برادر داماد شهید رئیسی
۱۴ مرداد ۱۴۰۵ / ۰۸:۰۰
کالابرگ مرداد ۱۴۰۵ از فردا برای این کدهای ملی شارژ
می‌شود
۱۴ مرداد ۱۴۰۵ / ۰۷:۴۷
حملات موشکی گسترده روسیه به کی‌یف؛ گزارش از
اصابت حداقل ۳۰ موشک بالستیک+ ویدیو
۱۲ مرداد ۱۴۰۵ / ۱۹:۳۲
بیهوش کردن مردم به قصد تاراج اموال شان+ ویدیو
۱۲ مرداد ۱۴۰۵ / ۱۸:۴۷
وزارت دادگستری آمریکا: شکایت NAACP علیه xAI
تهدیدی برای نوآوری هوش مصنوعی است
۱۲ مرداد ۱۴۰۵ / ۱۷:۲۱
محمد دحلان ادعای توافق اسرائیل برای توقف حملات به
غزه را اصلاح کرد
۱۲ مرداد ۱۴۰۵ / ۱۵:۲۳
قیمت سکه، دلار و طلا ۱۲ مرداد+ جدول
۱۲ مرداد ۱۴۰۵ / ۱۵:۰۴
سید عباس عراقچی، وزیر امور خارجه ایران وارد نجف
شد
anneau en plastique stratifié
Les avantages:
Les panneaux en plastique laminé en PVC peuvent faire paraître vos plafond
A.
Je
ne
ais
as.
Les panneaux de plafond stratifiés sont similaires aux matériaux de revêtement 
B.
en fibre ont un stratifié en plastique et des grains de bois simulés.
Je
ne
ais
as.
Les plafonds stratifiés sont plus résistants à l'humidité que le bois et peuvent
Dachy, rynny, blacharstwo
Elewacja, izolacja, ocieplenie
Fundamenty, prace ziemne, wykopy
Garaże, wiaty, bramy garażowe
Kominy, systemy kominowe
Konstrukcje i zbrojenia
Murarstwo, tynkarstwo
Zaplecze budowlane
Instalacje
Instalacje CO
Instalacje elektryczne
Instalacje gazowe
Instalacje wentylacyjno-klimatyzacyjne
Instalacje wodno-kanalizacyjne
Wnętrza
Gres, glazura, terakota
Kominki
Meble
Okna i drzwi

▶ WHAT NEEDS TO BE DONE: Give back the data exactly, with no line dropped.

▶ RESULT OF THE EXERCISE:
برادر داماد شهید رئیسی
۱۴ مرداد ۱۴۰۵ / ۰۸:۰۰
کالابرگ مرداد ۱۴۰۵ از فردا برای این کدهای ملی شارژ
می‌شود
۱۴ مرداد ۱۴۰۵ / ۰۷:۴۷
حملات موشکی گسترده روسیه به کی‌یف؛ گزارش از
اصابت حداقل ۳۰ موشک بالستیک+ ویدیو
۱۲ مرداد ۱۴۰۵ / ۱۹:۳۲
بیهوش کردن مردم به قصد تاراج اموال شان+ ویدیو
۱۲ مرداد ۱۴۰۵ / ۱۸:۴۷
وزارت دادگستری آمریکا: شکایت NAACP علیه xAI
تهدیدی برای نوآوری هوش مصنوعی است
۱۲ مرداد ۱۴۰۵ / ۱۷:۲۱
محمد دحلان ادعای توافق اسرائیل برای توقف حملات به
غزه را اصلاح کرد
۱۲ مرداد ۱۴۰۵ / ۱۵:۲۳
قیمت سکه، دلار و طلا ۱۲ مرداد+ جدول
۱۲ مرداد ۱۴۰۵ / ۱۵:۰۴
سید عباس عراقچی، وزیر امور خارجه ایران وارد نجف
شد
anneau en plastique stratifié
Les avantages:
Les panneaux en plastique laminé en PVC peuvent faire paraître vos plafond
A.
Je
ne
ais
as.
Les panneaux de plafond stratifiés sont similaires aux matériaux de revêtement 
B.
en fibre ont un stratifié en plastique et des grains de bois simulés.
Je
ne
ais
as.
Les plafonds stratifiés sont plus résistants à l'humidité que le bois et peuvent
Dachy, rynny, blacharstwo
Elewacja, izolacja, ocieplenie
Fundamenty, prace ziemne, wykopy
Garaże, wiaty, bramy garażowe
Kominy, systemy kominowe
Konstrukcje i zbrojenia
Murarstwo, tynkarstwo
Zaplecze budowlane
Instalacje
Instalacje CO
Instalacje elektryczne
Instalacje gazowe
Instalacje wentylacyjno-klimatyzacyjne
Instalacje wodno-kanalizacyjne
Wnętrza
Gres, glazura, terakota
Kominki
Meble
Okna i drzwi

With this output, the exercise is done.